Mutagenesis and isolation of 25-hydroxycholesterol-resistant cells overexpressing SCAP
SRD-19 cells were isolated in the same experiment that yielded Insig-1- and Insig-2-deficient SRD-15 cells (19). Briefly, 2.5 x 10⁷ SRD-14 cells were subjected to -irradiation as described previously (18). The mutagenized cells were immediately plated at 5 x 10⁵ cells/100 mm dish in medium A containing 5% lipoprotein-deficient serum. On day 1, cells were refed identical medium containing 1.25 µM 25-hydroxycholesterol. Fresh medium was added to cells every 2 days until colonies formed. On day 29, the surviving colonies were isolated with cloning cylinders and allowed to proliferate. Of the 50 original dishes, 20 contained 25-hydroxycholesterol-resistant colonies; 19 of these colonies exhibited reduced expression of Insig-2, one of which was designated SRD-15 (19). The remaining colony (expressing normal levels of Insig-2) was cloned by limiting dilution and designated SRD-19.

SRD-19 cells stably overexpressing human Insig-1 or Insig-2 were generated as follows. On day 0, SRD-19 cells were set up at 5 x 10⁵ cells per 60 mm dish in medium A containing 5% fetal calf serum, 5 µg/ml cholesterol, 1 mM mevalonate, and 20 µM sodium oleate. On day 1, cells were transfected with 1 µg of pCMV-Insig-1-Myc or pCMV-Insig-2-Myc, expression plasmids encoding human Insig-1 and Insig-2 followed by six tandem copies of the c-Myc epitope (3, 4), using the FuGENE 6 transfection reagent (Roche) as described (25). On day 2, cells were switched to identical medium supplemented with 0.7 mg/ml G418. Fresh medium was added every 2–3 days until colonies formed after 2 weeks. Individual colonies were assessed by immunoblot analysis with anti-Myc. Cells from a single colony were cloned by limiting dilution and maintained in medium A containing 5% fetal calf serum, 5 µg/ml cholesterol, 1 mM mevalonate, 20 µM sodium oleate, and 0.5 mg/ml G418 at 37°C, 8–9% CO₂.

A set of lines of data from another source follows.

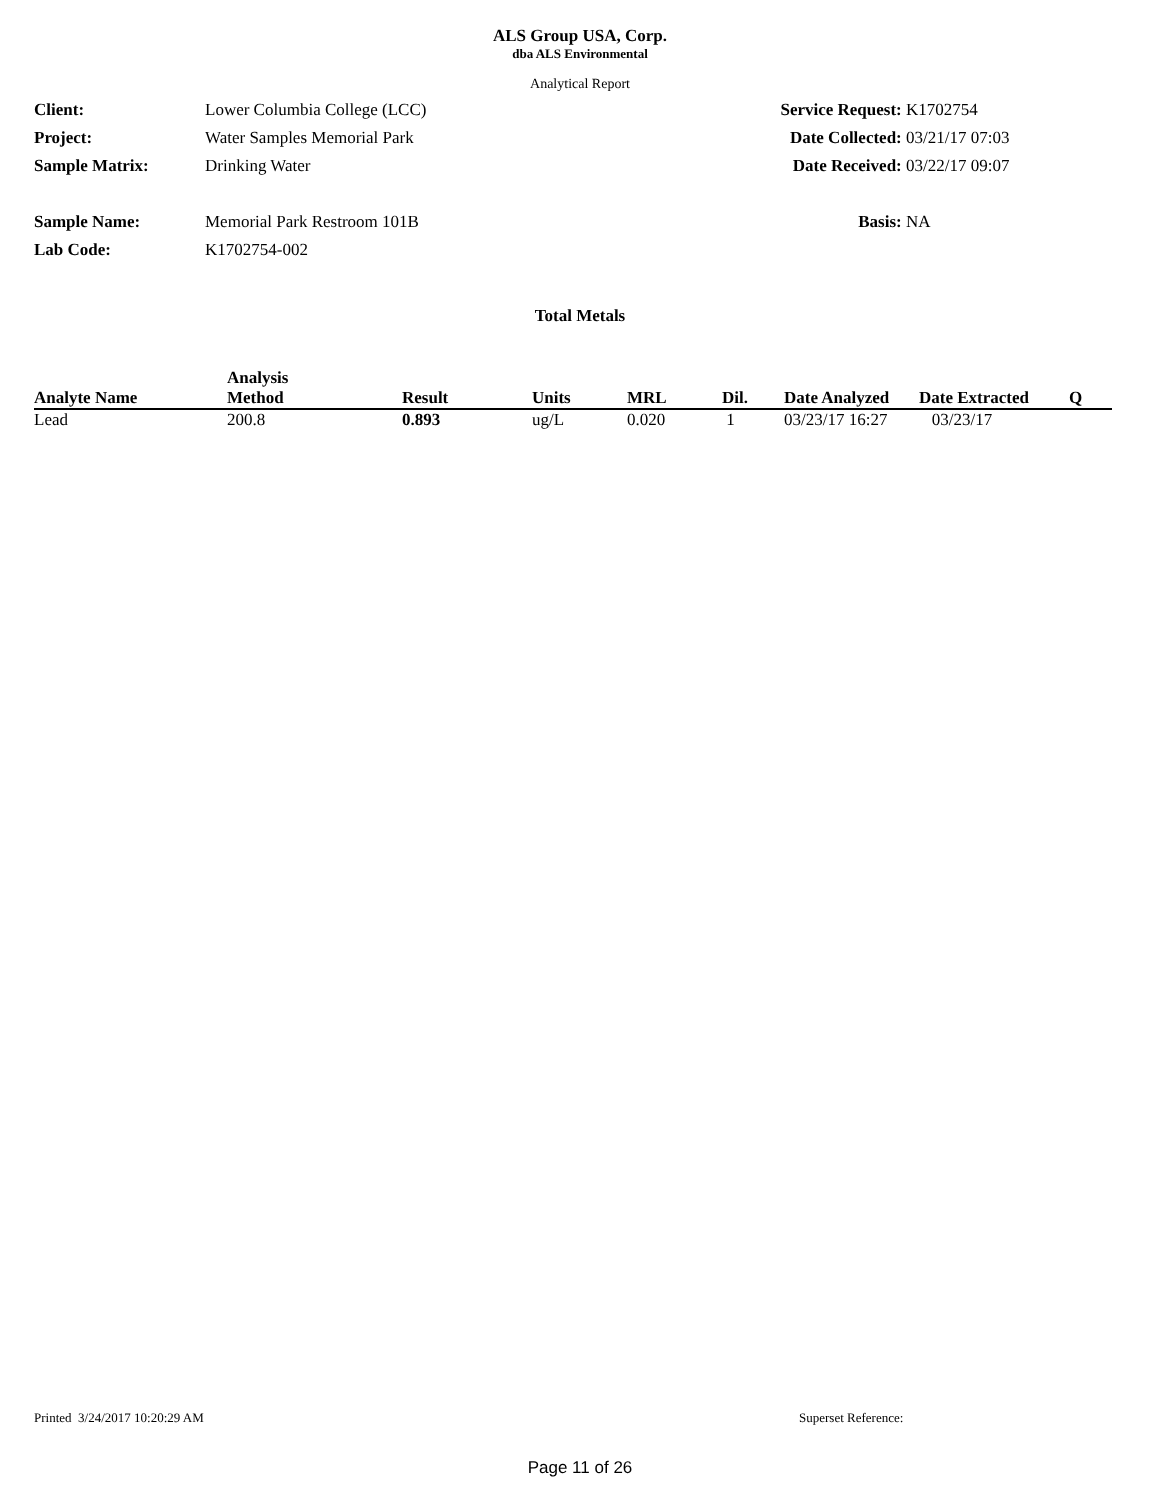ALS Group USA, Corp.
dba ALS Environmental
Analytical Report
| Client: | Lower Columbia College (LCC) |
| Project: | Water Samples Memorial Park |
| Sample Matrix: | Drinking Water |
| Sample Name: | Memorial Park Restroom 101B |
| Lab Code: | K1702754-002 |
| Service Request: | K1702754 |
| Date Collected: | 03/21/17 07:03 |
| Date Received: | 03/22/17 09:07 |
| Basis: | NA |
Total Metals
| Analyte Name | Analysis Method | Result | Units | MRL | Dil. | Date Analyzed | Date Extracted | Q |
| --- | --- | --- | --- | --- | --- | --- | --- | --- |
| Lead | 200.8 | 0.893 | ug/L | 0.020 | 1 | 03/23/17 16:27 | 03/23/17 | |
Printed 3/24/2017 10:20:29 AM Superset Reference:
Page 11 of 26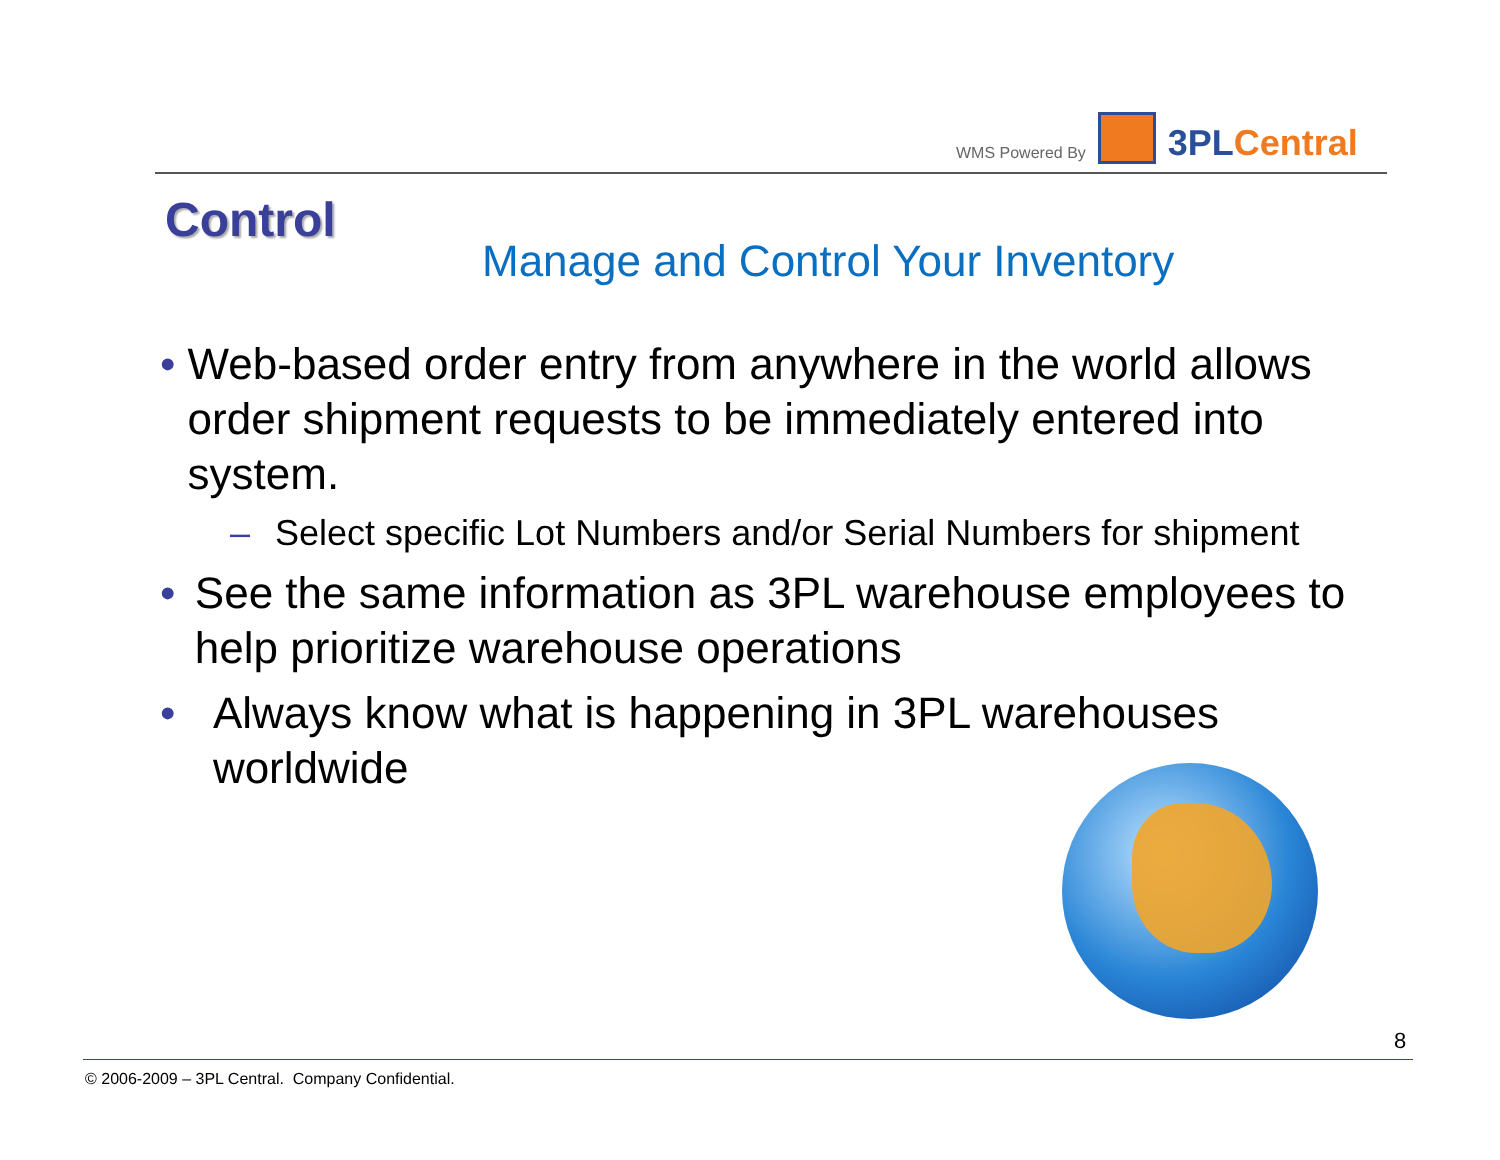WMS Powered By 3PL Central
Control
Manage and Control Your Inventory
• Web-based order entry from anywhere in the world allows order shipment requests to be immediately entered into system.
– Select specific Lot Numbers and/or Serial Numbers for shipment
• See the same information as 3PL warehouse employees to help prioritize warehouse operations
• Always know what is happening in 3PL warehouses worldwide
8
© 2006-2009 – 3PL Central. Company Confidential.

Cell fractionation and immunoblot analysis
Triplicate dishes of cells were used to isolate membrane and/or nuclear extract fractions as described previously (12). Aliquots of nuclear extract and membrane fractions were subjected to 8% SDS-PAGE; the proteins were transferred to Hybond C-extra nitrocellulose filters (Millipore) and immunoblot analysis was carried out as described (12). Primary antibodies used for immunoblotting were as follows: IgG-7D4, a mouse monoclonal antibody against the NH₂ terminus of hamster SREBP-2 (26); IgG-2179, a rabbit polyclonal antibody against the NH₂ terminus of hamster SREBP-1c (19); IgG-9E10, a mouse monoclonal antibody against c-Myc purified from the culture medium of hybridoma clone 9E10 (American Type Culture Collection); and IgG-9D5, a mouse monoclonal antibody against hamster SCAP (11).

Neutral lipid staining of cells with Oil Red O
On day 0, CHO-7, SRD-14, SRD-15, and SRD-19 cells were set up for experiments on coverslips as described in the figure legends. On day 3, the cells were fixed with 10% formalin in phosphate-buffered saline for 1 h at room temperature. After washing three times with deionized water, the cells were processed for Oil Red O staining using the dye at a concentration of 4 µg/ml in isopropyl alcohol. Finally, each coverslip was washed for 10 min with deionized water, stained for 5 min with 17 µg/ml 4',6-diamino-phenylindole, and subjected to another 10 min wash with deionized water. Coverslips were then mounted onto glass slides and analyzed on a microscope stage.

Metabolic assays
CHO-7, SRD-14, SRD-15, and SRD-19 cells were set up for experiments as described in the figure legends. The incorporation of [¹⁴C]acetate into cellular cholesterol and fatty acids and that of [¹⁴C]oleate into cellular cholesteryl esters and triglycerides was measured in cell monolayers as described previously (20, 21). The protein content of cell extracts was determined using the BCA Protein Assay Reagent (Pierce) according to the manufacturer's instructions.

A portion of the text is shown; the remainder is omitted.